Heather Christle, “Pursuits”

Pursuits (from Poetry)
Heather Christle

It is not that you want
to be the one to make prints
in the untrampled snow
It is that you want
to be in the snow
without having touched it
to be of the snow
not beginning
Everywhere commerce
dictates the shapes
that move you along
that seat you at the table
far from the snow
far from the act
of not touching
It only gets worse
A girl’s gotta eat
And your hunger’s
not even your own

Comment:

While this poem is very, very good, I do wish it had a less colloquial tone. For me, the issue it raises runs deep. We’ve been taught for so long that want of control and pride are linked. But what of wanting innocence, purity?

The poem starts with a playful image – yeah, we frolic in the snow. Then it suddenly moves to an existential comment. The audience is told they “want to be in the snow / without having touched it / to be of the snow / not beginning.” One might think the playful tone is out of line at this moment, but it reinforces that if we want innocence and purity we at least have to start with simple, childlike pleasures. “Not beginning” is a strange want of ours, but I think it has to do with how a state of innocence does not progress. Our desires are their own fulfillment.

To be sure, this makes the image presented very, very strange. We are not talking about someone being snow simply. If there ever was an image associated with becoming – coming-into-being and perishing – it sure as hell is “snow.” And yet, look at our speaker’s language to this point: “to be in the snow;” “to be of the snow.” Somehow, the snow is supposed to hold us – we are supposed to be in it – and we are supposed to be composed of it, and the two are one and still two. That’s how, on a basic level, desire gets its fulfillment immediately. That’s how “snow” is a kind of being; it is cheating, but the speaker is hinting that if it has an identity, then it is. It is pure, after all – it must be something more than all those impure things out there.

It is not hard to notice that this is a ridiculous state of affairs, and the outstanding question is why we ever desired it. The problem of desire is that of control. “Commerce” gives us “shapes” that move us; we have to be seated at the table. The world feels like a conspiracy of our and others’ desires, and we’re not simply stuck in it. We’re unfree to the point where we cannot recognize ourselves; we’re moving, eating machines. At the same time, it is impossible to talk about the human being itself without reference to something. Thus, snow: that which mirrors us in being so easily impacted.

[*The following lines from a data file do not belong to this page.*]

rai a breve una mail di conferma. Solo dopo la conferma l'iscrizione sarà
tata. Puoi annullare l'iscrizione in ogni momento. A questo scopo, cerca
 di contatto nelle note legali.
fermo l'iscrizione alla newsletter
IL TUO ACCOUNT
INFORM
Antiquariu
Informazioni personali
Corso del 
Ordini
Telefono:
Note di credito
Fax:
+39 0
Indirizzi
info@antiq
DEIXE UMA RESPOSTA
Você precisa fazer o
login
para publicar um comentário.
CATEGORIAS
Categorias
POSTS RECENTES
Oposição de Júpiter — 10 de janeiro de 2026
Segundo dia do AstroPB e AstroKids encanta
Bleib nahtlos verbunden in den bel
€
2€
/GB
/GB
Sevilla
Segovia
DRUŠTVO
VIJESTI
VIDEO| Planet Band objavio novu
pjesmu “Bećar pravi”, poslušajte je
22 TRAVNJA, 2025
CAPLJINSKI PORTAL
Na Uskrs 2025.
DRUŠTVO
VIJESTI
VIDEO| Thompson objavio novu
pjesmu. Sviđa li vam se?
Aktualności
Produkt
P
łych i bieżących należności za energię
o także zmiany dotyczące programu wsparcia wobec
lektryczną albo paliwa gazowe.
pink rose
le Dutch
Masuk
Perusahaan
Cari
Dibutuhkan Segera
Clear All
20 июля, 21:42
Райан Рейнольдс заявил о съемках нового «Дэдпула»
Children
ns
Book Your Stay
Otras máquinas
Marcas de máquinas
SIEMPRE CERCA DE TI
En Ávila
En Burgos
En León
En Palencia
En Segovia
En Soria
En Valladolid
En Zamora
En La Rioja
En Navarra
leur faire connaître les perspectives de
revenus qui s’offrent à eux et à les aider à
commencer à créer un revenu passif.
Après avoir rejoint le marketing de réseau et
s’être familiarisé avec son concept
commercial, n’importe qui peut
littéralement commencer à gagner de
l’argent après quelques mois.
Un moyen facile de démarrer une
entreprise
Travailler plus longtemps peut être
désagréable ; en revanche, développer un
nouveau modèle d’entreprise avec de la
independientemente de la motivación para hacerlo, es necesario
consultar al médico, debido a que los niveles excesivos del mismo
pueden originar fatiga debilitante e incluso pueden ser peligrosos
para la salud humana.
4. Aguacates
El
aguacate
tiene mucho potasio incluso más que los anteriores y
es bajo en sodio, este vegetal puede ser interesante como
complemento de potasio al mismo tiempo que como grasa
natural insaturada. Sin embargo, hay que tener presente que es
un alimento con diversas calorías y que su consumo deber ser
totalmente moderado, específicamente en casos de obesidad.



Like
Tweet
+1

The poem is logical but the logic is nonsensical. This is intentional, as there’s a moral to be had. We started with hating how we’re dictated to by one desire or the other. This moved us to the wish to be “in” and “of” snow. That wish is more problematic than being ridiculous – the thought stems too directly from the rejection of desire. One can say the rejection of desire is also a desire. There’s more, though. “Your hunger’s not even your own” speaks volumes: do we really want to be? As we’ve discussed before, the heart of Greek piety for the tragedians was that it was better not to have been born at all. Our very want of an identity is conditioned by what’s around us, what’s higher and lower. In a weird way, our want to be of and in snow is confirmed. Snow just “is” in the sense it is wholly passive. A certain stillness in this life, regardless of what desire screams and control seeks, isn’t a bad thing.